━━━ Material shown ━━━

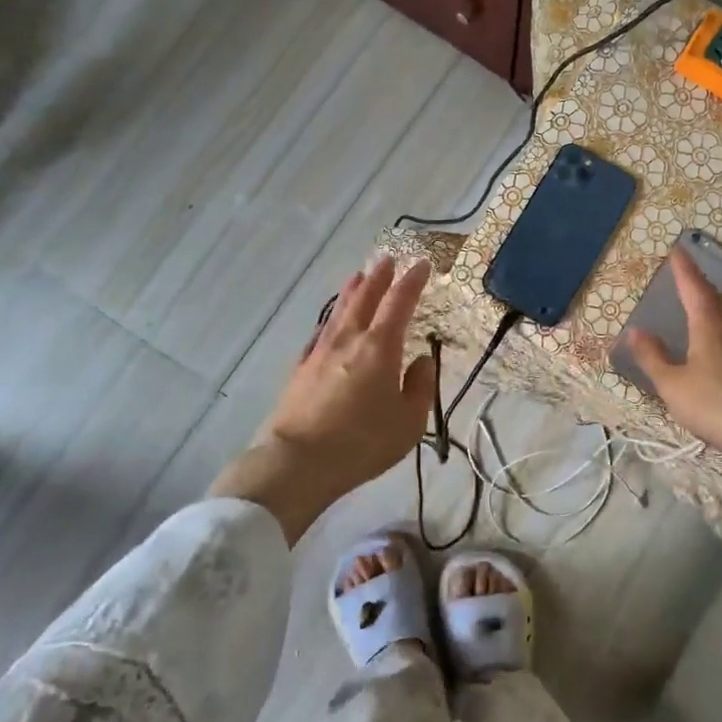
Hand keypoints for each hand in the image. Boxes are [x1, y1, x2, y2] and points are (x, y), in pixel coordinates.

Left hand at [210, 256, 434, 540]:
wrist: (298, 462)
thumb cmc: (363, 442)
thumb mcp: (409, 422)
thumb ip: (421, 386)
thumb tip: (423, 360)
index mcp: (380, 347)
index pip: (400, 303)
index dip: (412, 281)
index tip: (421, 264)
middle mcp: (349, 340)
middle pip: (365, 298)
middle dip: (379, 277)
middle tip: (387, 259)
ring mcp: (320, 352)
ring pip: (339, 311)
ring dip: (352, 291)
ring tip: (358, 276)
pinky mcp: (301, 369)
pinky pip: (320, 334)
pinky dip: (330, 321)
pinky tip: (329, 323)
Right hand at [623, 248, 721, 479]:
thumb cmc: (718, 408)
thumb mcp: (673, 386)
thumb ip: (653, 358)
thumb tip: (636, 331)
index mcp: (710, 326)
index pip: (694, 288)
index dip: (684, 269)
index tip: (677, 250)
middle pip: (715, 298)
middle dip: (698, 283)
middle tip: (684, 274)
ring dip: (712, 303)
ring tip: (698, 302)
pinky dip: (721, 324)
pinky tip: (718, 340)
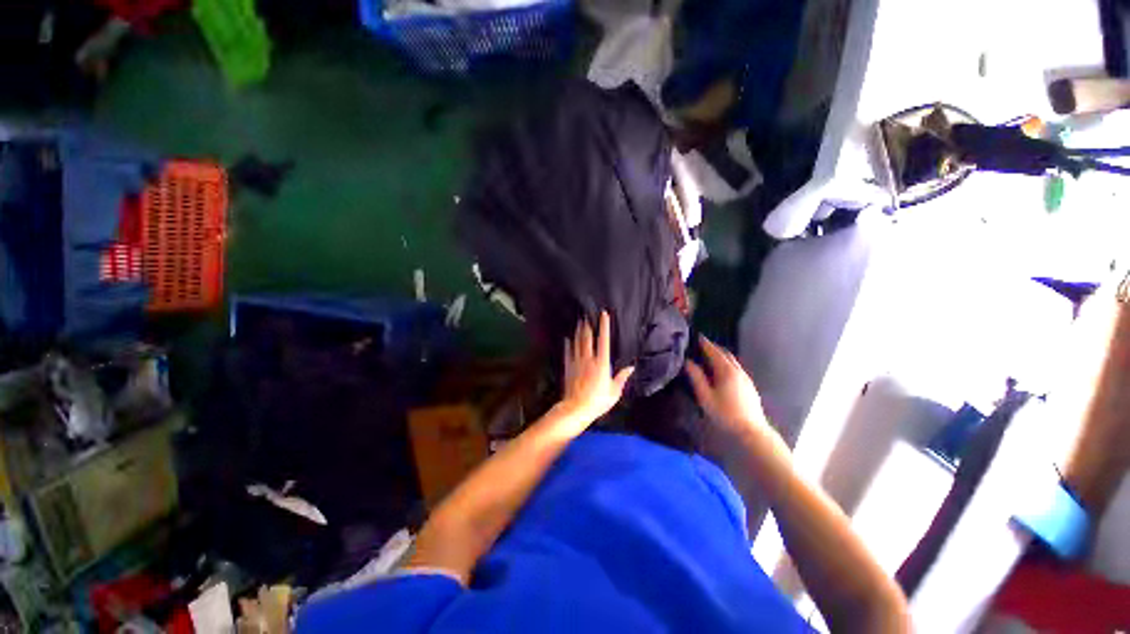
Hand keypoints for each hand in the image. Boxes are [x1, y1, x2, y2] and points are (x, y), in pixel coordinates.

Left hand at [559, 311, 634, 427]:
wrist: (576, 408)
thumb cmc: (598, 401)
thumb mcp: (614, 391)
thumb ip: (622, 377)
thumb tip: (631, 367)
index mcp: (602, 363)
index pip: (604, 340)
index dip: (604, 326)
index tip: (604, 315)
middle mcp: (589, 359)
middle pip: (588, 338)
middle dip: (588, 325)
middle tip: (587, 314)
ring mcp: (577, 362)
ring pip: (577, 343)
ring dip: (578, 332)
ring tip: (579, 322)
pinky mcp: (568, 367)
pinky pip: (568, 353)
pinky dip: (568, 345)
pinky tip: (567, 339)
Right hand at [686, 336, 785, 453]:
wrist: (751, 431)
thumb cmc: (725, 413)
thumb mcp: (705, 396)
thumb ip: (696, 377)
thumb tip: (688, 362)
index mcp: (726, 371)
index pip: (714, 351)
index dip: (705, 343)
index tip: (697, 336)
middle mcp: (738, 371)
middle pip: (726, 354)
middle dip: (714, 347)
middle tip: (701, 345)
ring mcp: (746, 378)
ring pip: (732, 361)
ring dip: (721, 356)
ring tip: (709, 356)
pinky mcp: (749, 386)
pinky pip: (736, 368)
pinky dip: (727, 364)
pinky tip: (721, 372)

━━━

* [Exercise goal] The answer should contain only the lines from the start of the records above through the line with "middle mcp: (589, 359)", copied exactly, and no pictures.

* [Task response]
Hand keypoints for each hand in the image. Boxes are [x1, y1, x2, y2] and points are (x, y), in pixel coordinates.

Left hand at [210, 256, 434, 540]:
wrist: (298, 462)
thumb cmc: (363, 442)
thumb mcp: (409, 422)
thumb ip: (421, 386)
thumb tip: (423, 360)
index mcp: (380, 347)
index pip: (400, 303)
index dip: (412, 281)
index tip: (421, 264)
middle mcp: (349, 340)
middle pip: (365, 298)
middle dip: (379, 277)
middle tip: (387, 259)
ring mcp: (320, 352)
ring pip: (339, 311)
ring dip: (352, 291)
ring tip: (358, 276)
pinky mcp: (301, 369)
pinky pip: (320, 334)
pinky dip: (330, 321)
pinky tip: (329, 323)
Right hand at [623, 248, 721, 479]:
thumb cmc: (718, 408)
thumb mcp: (673, 386)
thumb ip: (653, 358)
thumb tip: (636, 331)
index mcp: (710, 326)
index pip: (694, 288)
index dip: (684, 269)
index tip: (677, 250)
middle pip: (715, 298)
middle dip: (698, 283)
middle tip: (684, 274)
ring dip: (712, 303)
ring tip: (698, 302)
pinky dip: (721, 324)
pinky tip: (718, 340)
Hand keypoints for each hand in the image. Boxes are [x1, y1, x2, y2] and points are (x, y), in pixel coordinates.

Left hand at [559, 311, 634, 427]:
wrist: (576, 408)
thumb cmc: (598, 401)
thumb mcp: (614, 391)
thumb ip: (622, 377)
thumb tip: (631, 367)
index mcp: (602, 363)
index pip: (604, 340)
index dip: (604, 326)
index tip: (604, 315)
middle mcp: (589, 359)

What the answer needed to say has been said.